In the wake of Katniss’s rebellion in Catching Fire, District 12–her home–is bombed by the Capitol, with 90% of its residents killed.  Peeta, Katniss’s partner in the games and potential romantic interest, has been kidnapped by the Capitol, his fate unknown.  The uncertainty is killing Katniss, who has been taken to District 13 with the rebels.  The rebellion that she triggered in The Hunger Games has now become a full-scale war–something that Collins wisely does not soften for younger readers.  There is violence and blood and pain.  Beloved characters die.  Yes, the Capitol is evil and terrible, but the cost of war, we slowly realize, may be too high.

Katniss, once a pawn for the Capitol’s media engine, finds herself being used yet again–this time, as propaganda for the rebellion.  Because of her act of defiance in her first Hunger Games–threatening suicide with Peeta rather than kill him–she has become an important symbol of the rebellion.  But it’s a rebellion she never volunteered to be a part of, one she didn’t even realize the full extent of until Catching Fire.  But in spite of that, she agrees to become the Mockingjay–so named for a bird the Capitol never intended to exist–and she fights, pushing through enormous grief and pain to avenge those she’s lost.

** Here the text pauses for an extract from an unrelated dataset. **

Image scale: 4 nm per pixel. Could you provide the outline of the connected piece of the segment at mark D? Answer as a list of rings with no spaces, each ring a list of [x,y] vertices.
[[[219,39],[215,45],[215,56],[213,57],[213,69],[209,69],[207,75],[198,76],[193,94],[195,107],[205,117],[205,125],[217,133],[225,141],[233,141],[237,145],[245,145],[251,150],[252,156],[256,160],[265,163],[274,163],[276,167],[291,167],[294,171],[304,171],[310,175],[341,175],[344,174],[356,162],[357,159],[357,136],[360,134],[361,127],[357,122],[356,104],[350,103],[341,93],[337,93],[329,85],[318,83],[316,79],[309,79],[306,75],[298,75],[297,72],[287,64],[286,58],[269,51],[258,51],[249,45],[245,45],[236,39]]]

Her friend–and other potential romantic interest–Gale, is a voluntary–and vital–participant in the rebellion, his first act evacuating people from District 12 before the bombings.  He has become angrier, more hardened, by the things he has seen and done.  But it is Peeta who undergoes the most dramatic–and devastating–changes.  What he goes through in the hands of the Capitol make him almost unrecognizable as the devoted, optimistic boy from the first two books.  But that is war.  Katniss, Gale, Peeta–none of them can ever be children again after what they go through in Mockingjay–what they had been going through since The Hunger Games, really.

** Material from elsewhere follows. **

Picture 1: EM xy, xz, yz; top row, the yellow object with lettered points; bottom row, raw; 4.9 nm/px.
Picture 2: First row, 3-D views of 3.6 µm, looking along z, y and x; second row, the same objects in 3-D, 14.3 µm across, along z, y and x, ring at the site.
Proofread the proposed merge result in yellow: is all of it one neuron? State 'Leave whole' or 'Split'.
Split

This is a harrowing and tragic book.  If you are emotionally invested in the series, as I was, you will probably cry, a lot.  Even the kernel of hope provided at the end seems tenuous at best, laced with darkness and the knowledge that the human race always manages to find ways to screw things up.  But for Katniss, at least, the journey is over.  And after everything she’s been through, she deserves even a thread of optimism.